## PROBLEM
Reproduce the records that follow in full, excluding any picture they contain.

## SUPPLIED INFORMATION

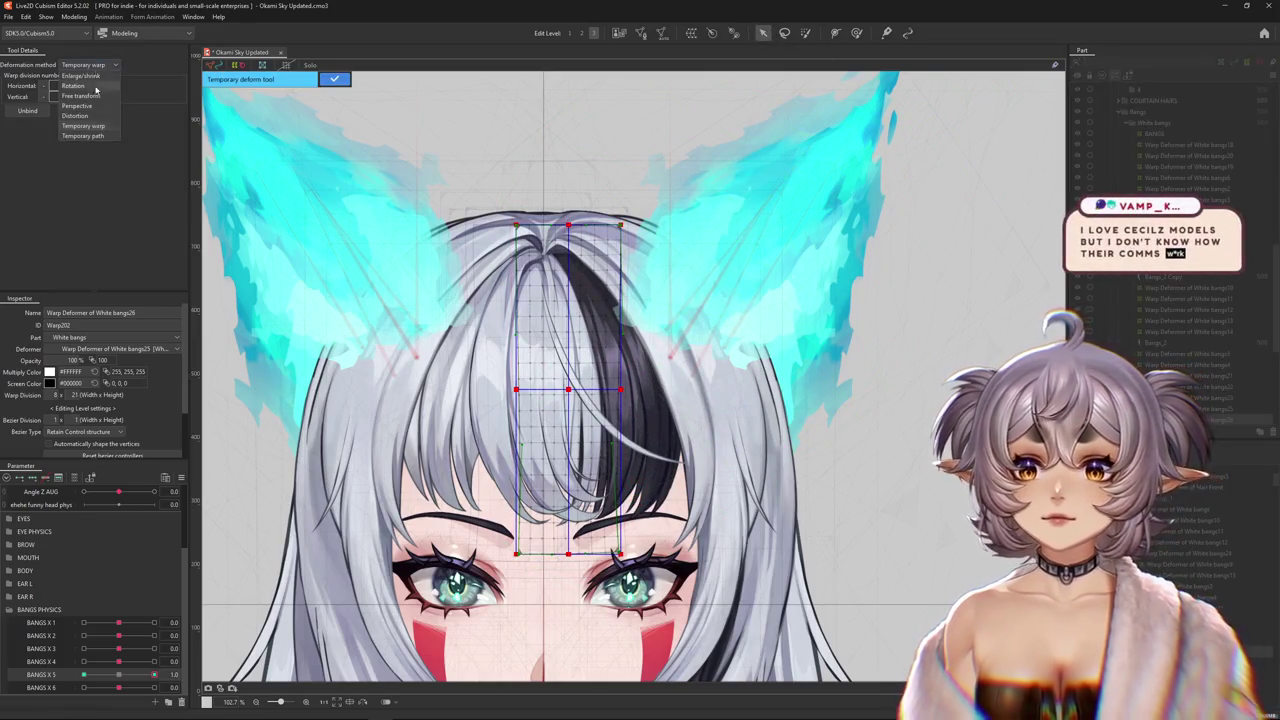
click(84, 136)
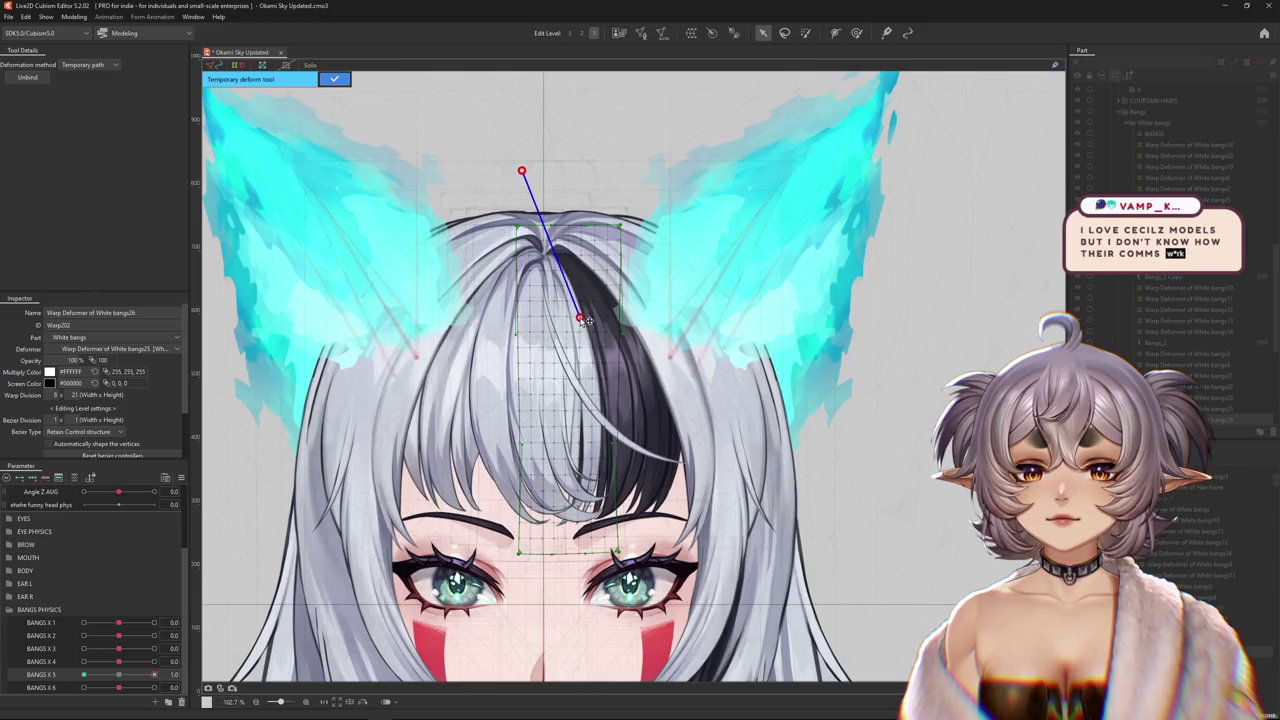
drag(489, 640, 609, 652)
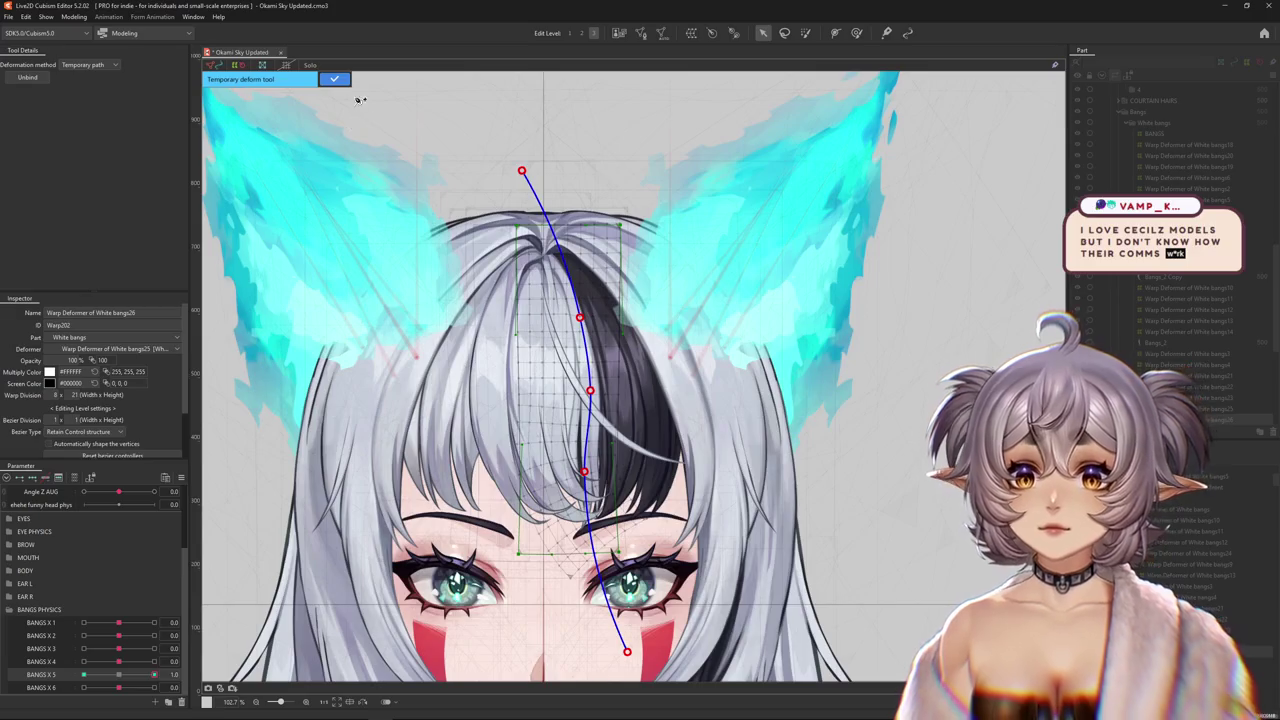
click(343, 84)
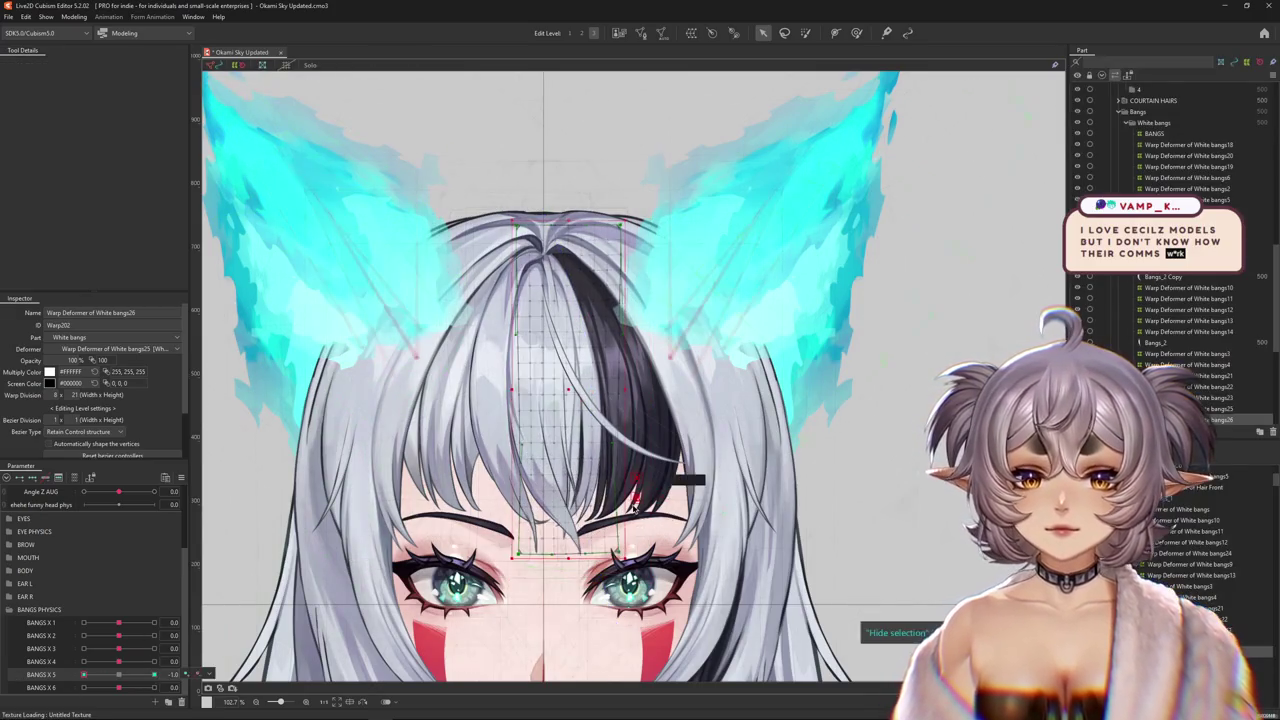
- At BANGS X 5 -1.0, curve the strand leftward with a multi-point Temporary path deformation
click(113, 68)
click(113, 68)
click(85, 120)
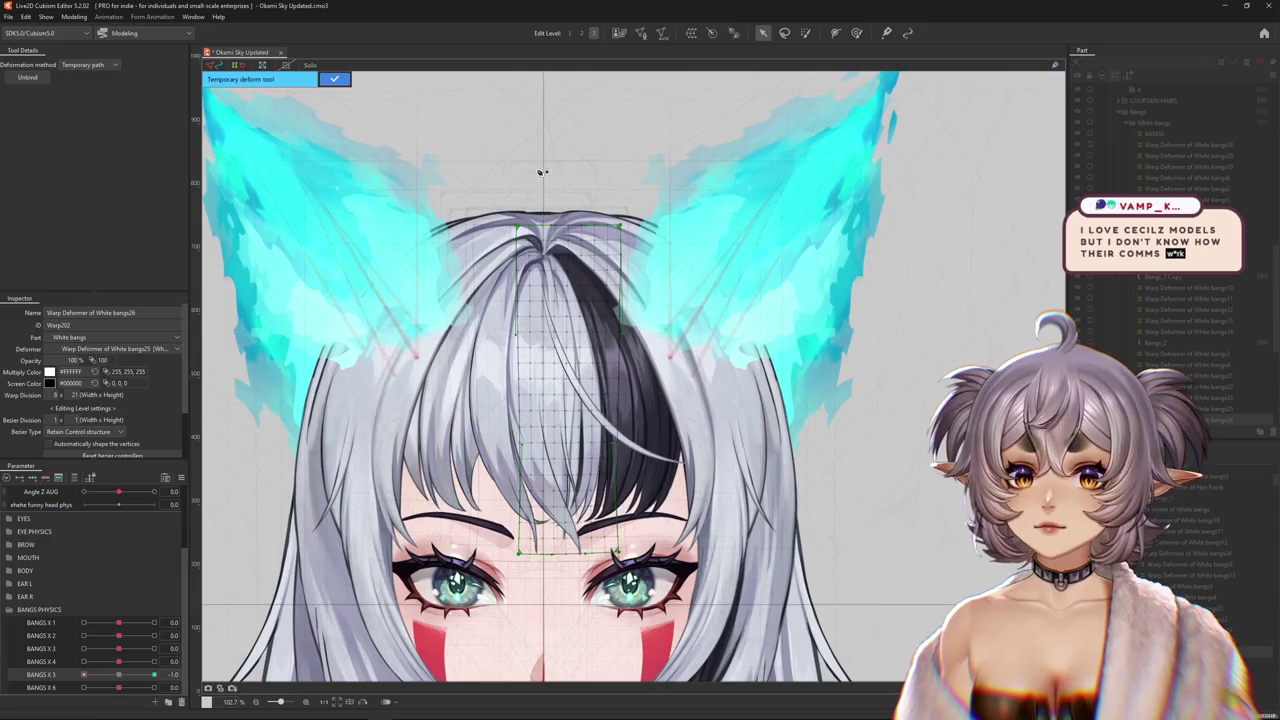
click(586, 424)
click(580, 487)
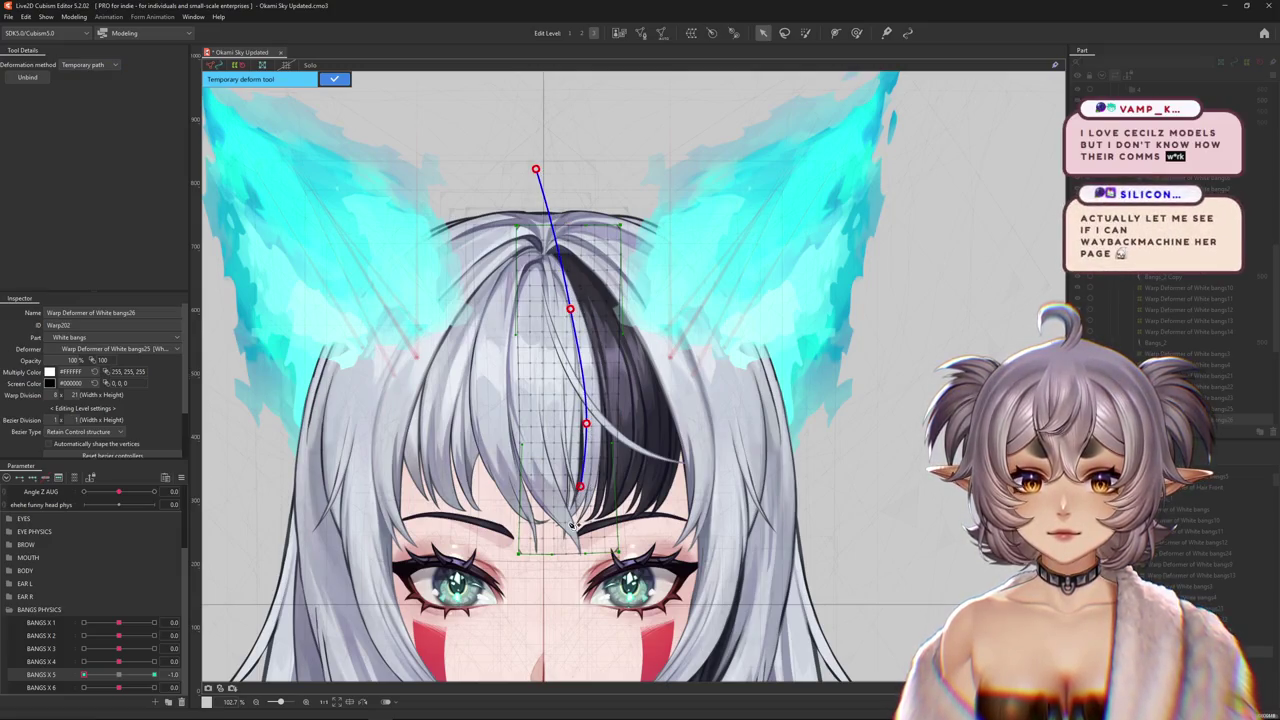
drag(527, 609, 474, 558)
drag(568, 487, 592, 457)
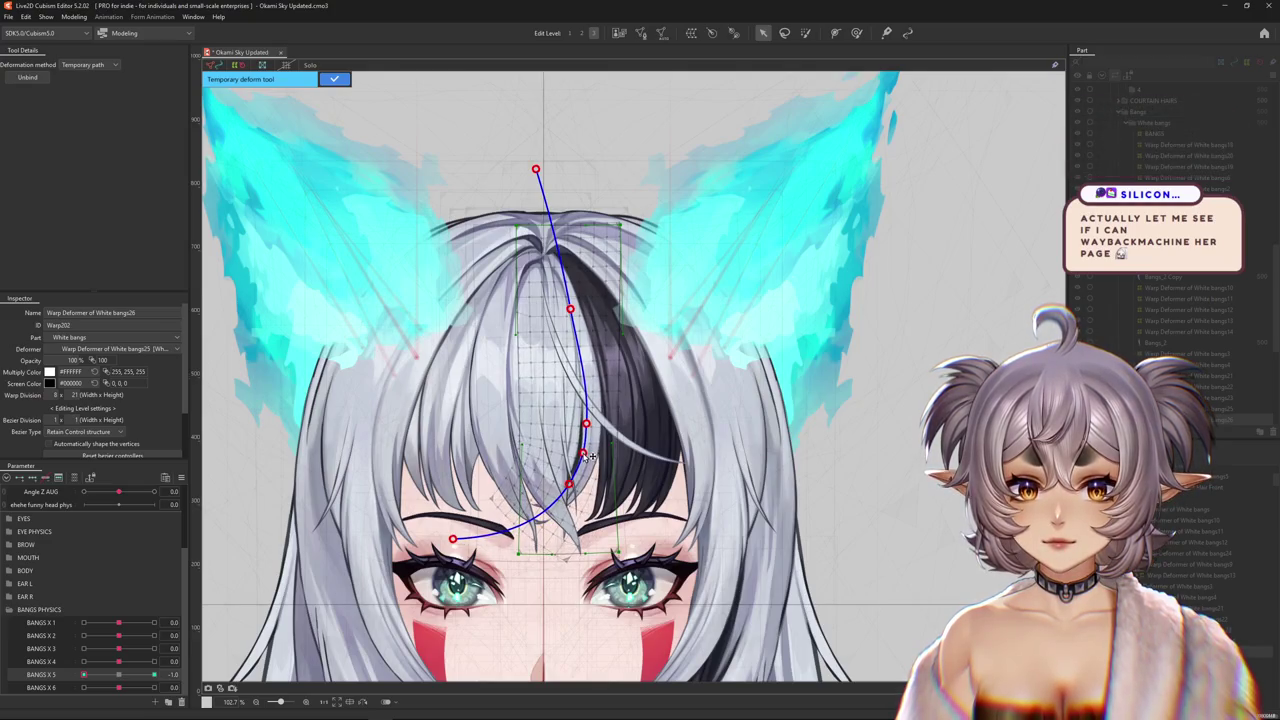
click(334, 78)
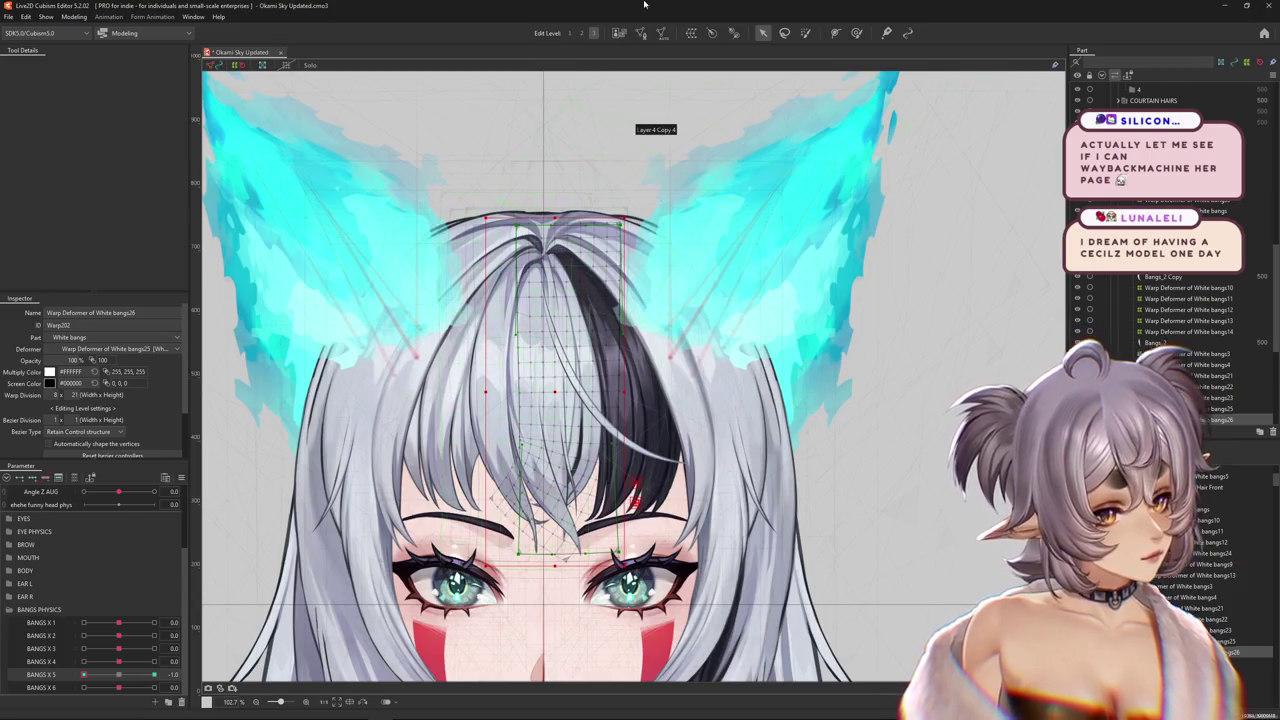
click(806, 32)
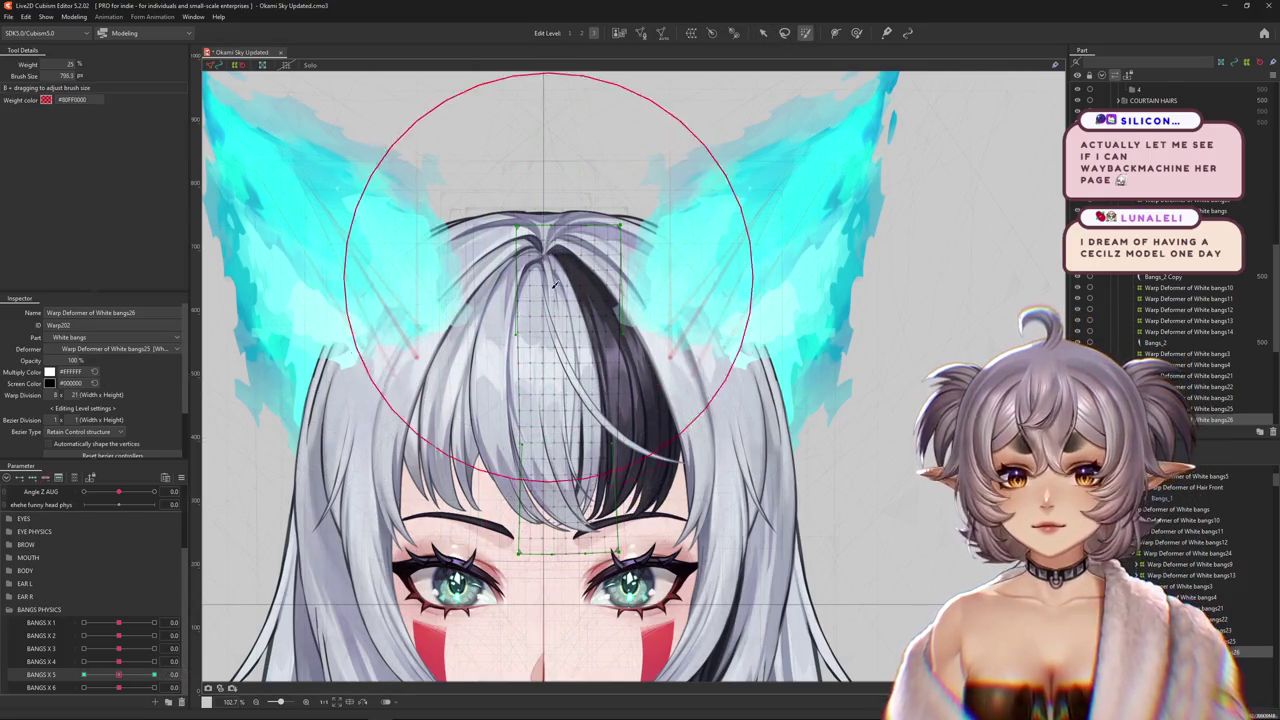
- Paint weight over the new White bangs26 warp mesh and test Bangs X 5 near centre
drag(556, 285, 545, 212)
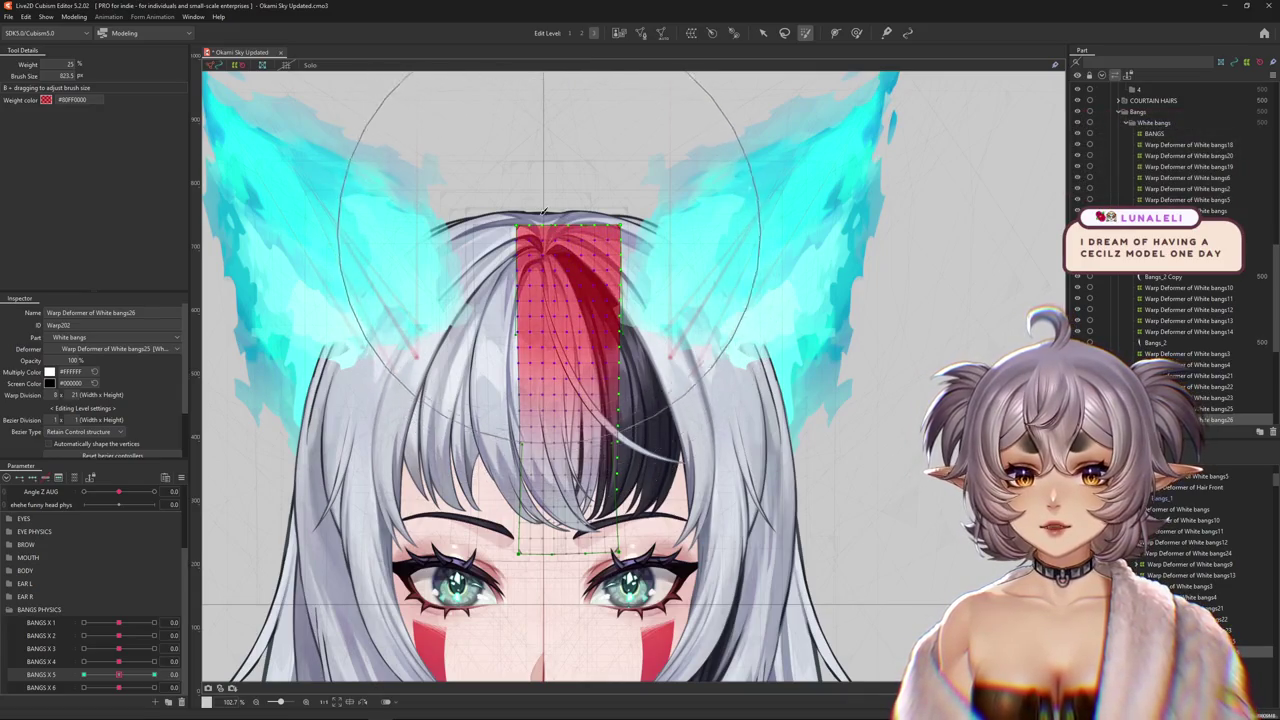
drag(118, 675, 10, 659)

## YOUR SOLUTION
click(84, 136)
drag(489, 640, 609, 652)
click(343, 84)
- At BANGS X 5 -1.0, curve the strand leftward with a multi-point Temporary path deformation
click(113, 68)
click(113, 68)
click(85, 120)
click(586, 424)
click(580, 487)
drag(527, 609, 474, 558)
drag(568, 487, 592, 457)
click(334, 78)
click(806, 32)
- Paint weight over the new White bangs26 warp mesh and test Bangs X 5 near centre
drag(556, 285, 545, 212)
drag(118, 675, 10, 659)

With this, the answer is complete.